Distributed Locking in Horizontally Scaled Systems: Deep Dive into Apache ZooKeeper

Distributed Locking in Horizontally Scaled Systems: Deep Dive into Apache ZooKeeper

Anand Singh·
Distributed SystemsLockingZookeeper

In the world of large scale distributed systems, one of the most challenging issues we, as developers, face is managing concurrent access to shared resources. I encountered this first hand while building a horizontally scaled service to process card transactions. Despite the system being stateless and distributed across multiple nodes, the underlying data like user account balance was centralised, for obvious reasons. Transactions processed in parallel on different nodes could target the same account, leading to below impacts - 

  • Race Conditions - Concurrent updates to an account can result in unpredictable final states.
  • Double Spending - Funds may be spent more than once before the system detects and resolves conflicts.
  • Data Inconsistency - Distributed nodes may end up with conflicting views of the same account data.

To tackle these issues, I dove deep into distributed locking, a critical technique for coordinating access to shared resources in distributed environments. This article explores the problem space, highlights the different ways of locking, their pros and cons. The central part of discussion being Apache Zookeeper. So, let’s dive straight into it.

Distributed Locking Mechanisms/Tools

Before zooming in on any specific approach, it’s important to understand the broader landscape of distributed locking options. Each approach has trade offs in terms of complexity, availability, consistency, and failure handling.

1. Optimistic Locking

  • How it works - We do not take any lock upfront. Instead, we read version numbers or timestamps of the data. When updating that record, we check if the version is unchanged. If it is, the update goes through otherwise, it fails and retries.
  • Pros - No external locking infrastructure. It’s simple.
  • Cons - Conflict resolution logic needed. Many retries might be needed under contention and can lead to performance degradation.

2. Pessimistic Locking

  • How it works - We lock the resource before any updates happen, for exclusive access, preventing others from modifying it. For example - taking database (MySQL/Postgres etc.) row level locks (e.g., SELECT ... FOR UPDATE)
  • Pros - Strong consistency. Safer for high-conflict operations
  • Cons - Risk of deadlocks. Not ideal for high-concurrency environments.

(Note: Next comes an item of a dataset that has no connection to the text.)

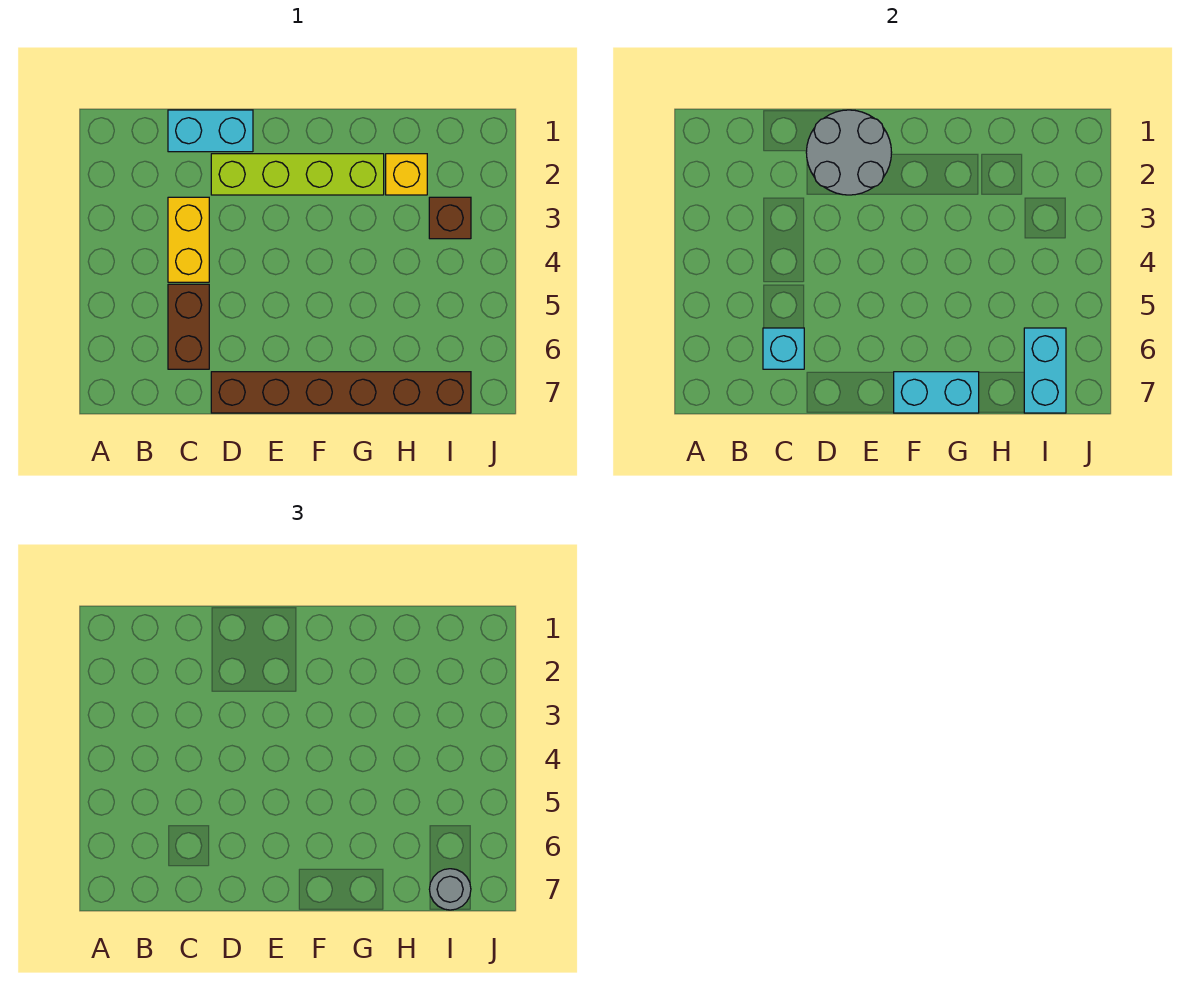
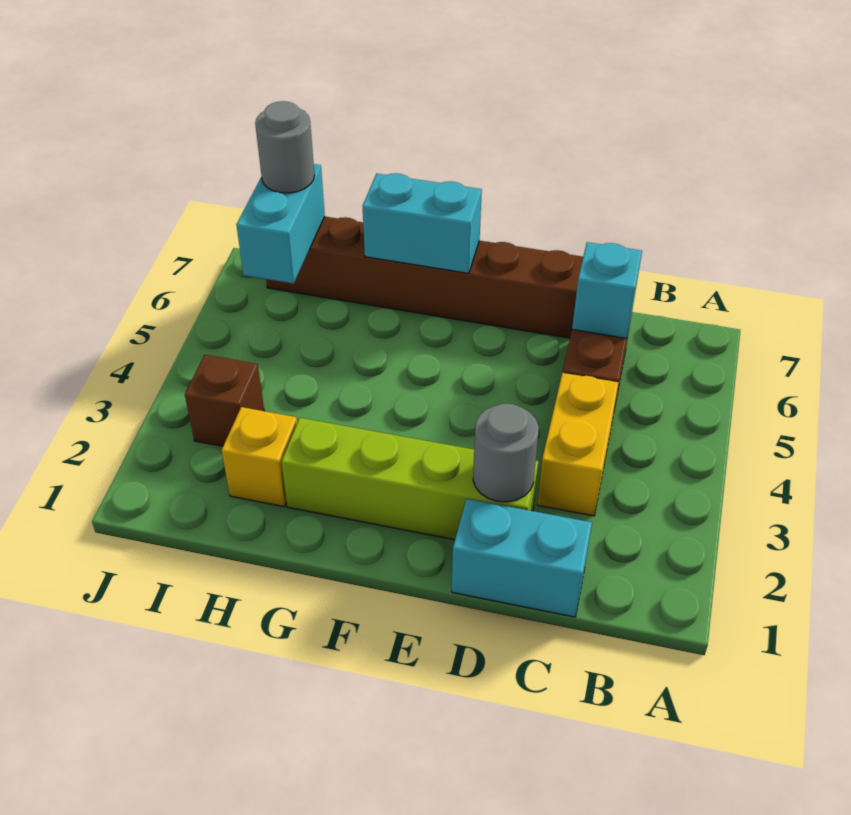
grey round brick D1:E2 level 2 -> grey round brick D2 level 2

3. Redis-based Locking (e.g., Redlock)

  • How it works - We use Redis with key expirations and replication to enforce distributed locks. Redlock improves safety by requiring locks on a majority (n+1/2) of Redis instances.
  • Pros - Fast and simple. No major infra changes if Redis is already in use.
  • Cons - Must handle edge cases like clock drift and partial failures. Split-brain risks if not carefully implemented.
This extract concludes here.